26 de septiembre de 2014

Nuestra Señora de la Soledad, Historia y Leyenda

Nuestra Señora de la Soledad
Historia y Leyenda

Roberto Méndez Martínez

La proximidad de los festejos con motivo de los 400 años de la aparición de la imagen de Nuestra Señora de la Caridad ha hecho que no sólo se repase la historia de esta advocación entre nosotros, sino que nos lleva a buscar, en los archivos y en la tradición oral, otros hitos en la antiquísima devoción mariana en la Isla. Camagüey, fundado originalmente bajo el nombre de Santa María del Puerto del Príncipe, venera desde el siglo XVII a Nuestra Señora de la Soledad. Es algo muy específico de esta región legendaria, pues no tenemos noticias de que el culto se haya extendido a otras partes del país.

El templo consagrado a ella es un imponente edificio de ladrillos que no deja de impresionar a lugareños y turistas, sobre todo por el contraste entre la severidad exterior y la sobria elegancia de sus tres naves. Ubicado en el mismo corazón de la ciudad, ha contribuido no poco con su imagen a otorgar ese perfil añejo que posee el centro histórico de Camagüey.

Hacia 1697 comenzaba el presbítero don Pablo Antonio de Velasco la edificación en ese lugar de una ermita, dedicada a Nuestra Señora de la Soledad. No saben a ciencia cierta los historiadores a expensas de quien se hacía ni por qué se escogió precisamente ese sitio. Una sencilla leyenda, si bien calla lo primero, ofrece ingenua respuesta para lo segundo.

Avanzado el siglo XVII, era la calle Reina –hoy República–, como el resto de las de esta población, simple terraplén, a pesar de ser la arteria que cruzaba la villa y enlazaba las dos entradas a la misma: la de los viajeros que procedían de La Habana y la de los que venían de Santiago de Cuba.

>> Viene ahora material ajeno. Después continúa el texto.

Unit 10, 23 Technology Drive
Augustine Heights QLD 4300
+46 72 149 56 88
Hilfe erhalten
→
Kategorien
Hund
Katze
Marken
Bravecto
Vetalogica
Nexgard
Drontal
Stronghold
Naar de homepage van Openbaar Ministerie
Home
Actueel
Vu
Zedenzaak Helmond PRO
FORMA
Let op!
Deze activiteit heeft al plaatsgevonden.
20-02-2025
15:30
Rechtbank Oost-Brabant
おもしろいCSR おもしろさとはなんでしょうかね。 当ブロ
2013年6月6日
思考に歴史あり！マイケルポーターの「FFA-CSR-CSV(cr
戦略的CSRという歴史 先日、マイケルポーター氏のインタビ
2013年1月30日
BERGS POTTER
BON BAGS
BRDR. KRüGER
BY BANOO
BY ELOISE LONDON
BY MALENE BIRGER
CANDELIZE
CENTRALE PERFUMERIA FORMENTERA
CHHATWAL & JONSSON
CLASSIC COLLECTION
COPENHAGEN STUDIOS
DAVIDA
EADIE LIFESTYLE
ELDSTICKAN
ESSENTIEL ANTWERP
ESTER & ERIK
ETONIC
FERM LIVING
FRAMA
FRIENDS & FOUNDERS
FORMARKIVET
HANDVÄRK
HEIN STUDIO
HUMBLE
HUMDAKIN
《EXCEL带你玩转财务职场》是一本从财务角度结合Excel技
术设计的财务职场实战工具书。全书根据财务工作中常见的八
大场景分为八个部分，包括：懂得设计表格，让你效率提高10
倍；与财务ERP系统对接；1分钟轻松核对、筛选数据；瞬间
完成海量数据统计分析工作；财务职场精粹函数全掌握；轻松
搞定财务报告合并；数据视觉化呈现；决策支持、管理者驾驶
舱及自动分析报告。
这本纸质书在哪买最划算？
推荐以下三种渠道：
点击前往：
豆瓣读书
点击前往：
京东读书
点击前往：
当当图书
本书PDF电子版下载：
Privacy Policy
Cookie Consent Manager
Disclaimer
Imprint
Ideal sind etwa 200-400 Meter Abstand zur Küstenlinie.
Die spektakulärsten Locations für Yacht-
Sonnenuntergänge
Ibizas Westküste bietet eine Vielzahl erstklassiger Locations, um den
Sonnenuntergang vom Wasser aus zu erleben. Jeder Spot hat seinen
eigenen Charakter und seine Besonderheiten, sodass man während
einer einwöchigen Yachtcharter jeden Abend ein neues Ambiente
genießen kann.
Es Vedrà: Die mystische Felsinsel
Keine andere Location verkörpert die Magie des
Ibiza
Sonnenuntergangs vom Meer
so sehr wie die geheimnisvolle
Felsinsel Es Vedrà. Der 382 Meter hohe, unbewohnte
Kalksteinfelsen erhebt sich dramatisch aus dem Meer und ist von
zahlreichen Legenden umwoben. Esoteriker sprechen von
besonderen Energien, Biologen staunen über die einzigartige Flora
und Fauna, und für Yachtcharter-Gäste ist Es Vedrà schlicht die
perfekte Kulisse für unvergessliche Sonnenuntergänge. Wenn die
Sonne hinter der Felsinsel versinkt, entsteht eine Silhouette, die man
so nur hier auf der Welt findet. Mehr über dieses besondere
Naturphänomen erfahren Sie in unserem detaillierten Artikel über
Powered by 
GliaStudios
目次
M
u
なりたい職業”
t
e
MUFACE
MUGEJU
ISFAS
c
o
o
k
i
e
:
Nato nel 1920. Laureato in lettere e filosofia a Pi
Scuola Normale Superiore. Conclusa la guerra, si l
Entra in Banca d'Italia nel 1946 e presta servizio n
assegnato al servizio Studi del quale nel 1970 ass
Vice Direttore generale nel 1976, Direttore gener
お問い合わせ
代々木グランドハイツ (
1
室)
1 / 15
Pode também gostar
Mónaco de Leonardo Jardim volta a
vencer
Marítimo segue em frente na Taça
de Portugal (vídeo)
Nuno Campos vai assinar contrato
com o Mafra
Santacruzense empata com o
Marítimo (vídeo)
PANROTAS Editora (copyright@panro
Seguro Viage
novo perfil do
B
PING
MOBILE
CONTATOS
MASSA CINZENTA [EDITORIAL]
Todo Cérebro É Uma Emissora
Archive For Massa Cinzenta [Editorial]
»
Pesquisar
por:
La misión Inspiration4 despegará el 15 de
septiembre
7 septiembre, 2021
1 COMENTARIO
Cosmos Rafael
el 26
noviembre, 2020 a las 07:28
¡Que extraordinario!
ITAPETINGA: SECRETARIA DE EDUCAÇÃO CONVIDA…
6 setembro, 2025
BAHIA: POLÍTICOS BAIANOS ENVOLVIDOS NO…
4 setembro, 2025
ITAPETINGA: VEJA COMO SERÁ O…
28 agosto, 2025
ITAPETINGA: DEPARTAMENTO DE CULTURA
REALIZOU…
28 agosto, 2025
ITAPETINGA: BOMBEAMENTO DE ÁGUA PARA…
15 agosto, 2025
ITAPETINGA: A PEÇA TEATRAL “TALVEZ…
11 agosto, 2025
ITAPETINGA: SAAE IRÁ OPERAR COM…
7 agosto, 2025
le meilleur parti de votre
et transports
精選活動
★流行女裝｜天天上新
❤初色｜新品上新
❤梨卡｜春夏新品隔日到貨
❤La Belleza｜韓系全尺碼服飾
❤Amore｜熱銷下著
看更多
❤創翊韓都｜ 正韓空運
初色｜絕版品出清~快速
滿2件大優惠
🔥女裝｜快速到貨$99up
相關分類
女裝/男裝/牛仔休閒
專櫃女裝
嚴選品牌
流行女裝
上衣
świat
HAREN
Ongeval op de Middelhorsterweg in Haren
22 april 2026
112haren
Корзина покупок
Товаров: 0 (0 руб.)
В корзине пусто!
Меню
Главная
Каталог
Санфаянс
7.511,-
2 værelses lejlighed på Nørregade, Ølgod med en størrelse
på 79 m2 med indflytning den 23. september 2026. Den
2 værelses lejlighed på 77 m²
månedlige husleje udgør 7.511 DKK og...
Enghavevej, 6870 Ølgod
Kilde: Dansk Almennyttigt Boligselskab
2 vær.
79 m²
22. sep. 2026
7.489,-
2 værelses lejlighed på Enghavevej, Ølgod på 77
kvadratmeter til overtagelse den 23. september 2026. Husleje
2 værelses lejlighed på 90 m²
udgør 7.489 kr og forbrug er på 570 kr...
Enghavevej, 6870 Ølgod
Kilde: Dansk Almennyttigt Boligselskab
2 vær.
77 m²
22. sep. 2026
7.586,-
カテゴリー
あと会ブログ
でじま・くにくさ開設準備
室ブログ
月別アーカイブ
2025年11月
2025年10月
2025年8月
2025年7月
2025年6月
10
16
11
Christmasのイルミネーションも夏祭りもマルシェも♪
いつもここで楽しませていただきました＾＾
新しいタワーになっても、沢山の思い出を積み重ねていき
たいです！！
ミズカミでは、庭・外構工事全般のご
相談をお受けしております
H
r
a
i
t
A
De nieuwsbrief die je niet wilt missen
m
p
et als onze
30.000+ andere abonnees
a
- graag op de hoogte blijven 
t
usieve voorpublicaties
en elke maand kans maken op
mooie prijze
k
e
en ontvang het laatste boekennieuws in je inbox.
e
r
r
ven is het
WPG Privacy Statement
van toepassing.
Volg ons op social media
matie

No era extraño esto si se tiene en cuenta que Puerto Príncipe no era más que un conjunto de bohíos y que la casa del Cabildo y aún las iglesias eran edificaciones más que modestas. No había alumbrado público, ni alcantarillado y los vecinos vertían muchas veces las basuras directamente en las calles, a las que la lluvia y el abandono hacían intransitables, aún a caballo.

No es de extrañar, pues, que en aquel día legendario, una atestada carreta de bueyes, cuyo somnoliento conductor no lograba conjurar los efectos de la mala noche, ni la persistente llovizna, se quedara varada en uno de los abundantes lodazales del llamado barrio del Cascajal. Llovieron sobre los sufridos animales los pinchazos con el aguijón, los golpes y maldiciones de aquel hombre cada vez más impaciente: yunta y carreta parecían clavadas al suelo. Fueron congregándose los curiosos, porque en aquel pueblo las diversiones escaseaban y cualquier incidente callejero se volvía noticia. Al rato, aquel hecho que ocurría en cada primavera, iba tomando visos de excepcionalidad: una fuerza misteriosa parecía retener allí a los animales más allá de toda violencia. Entonces decidieron concluir por donde debían haber comenzado: aligerar la carga, para facilitar los movimientos de la yunta.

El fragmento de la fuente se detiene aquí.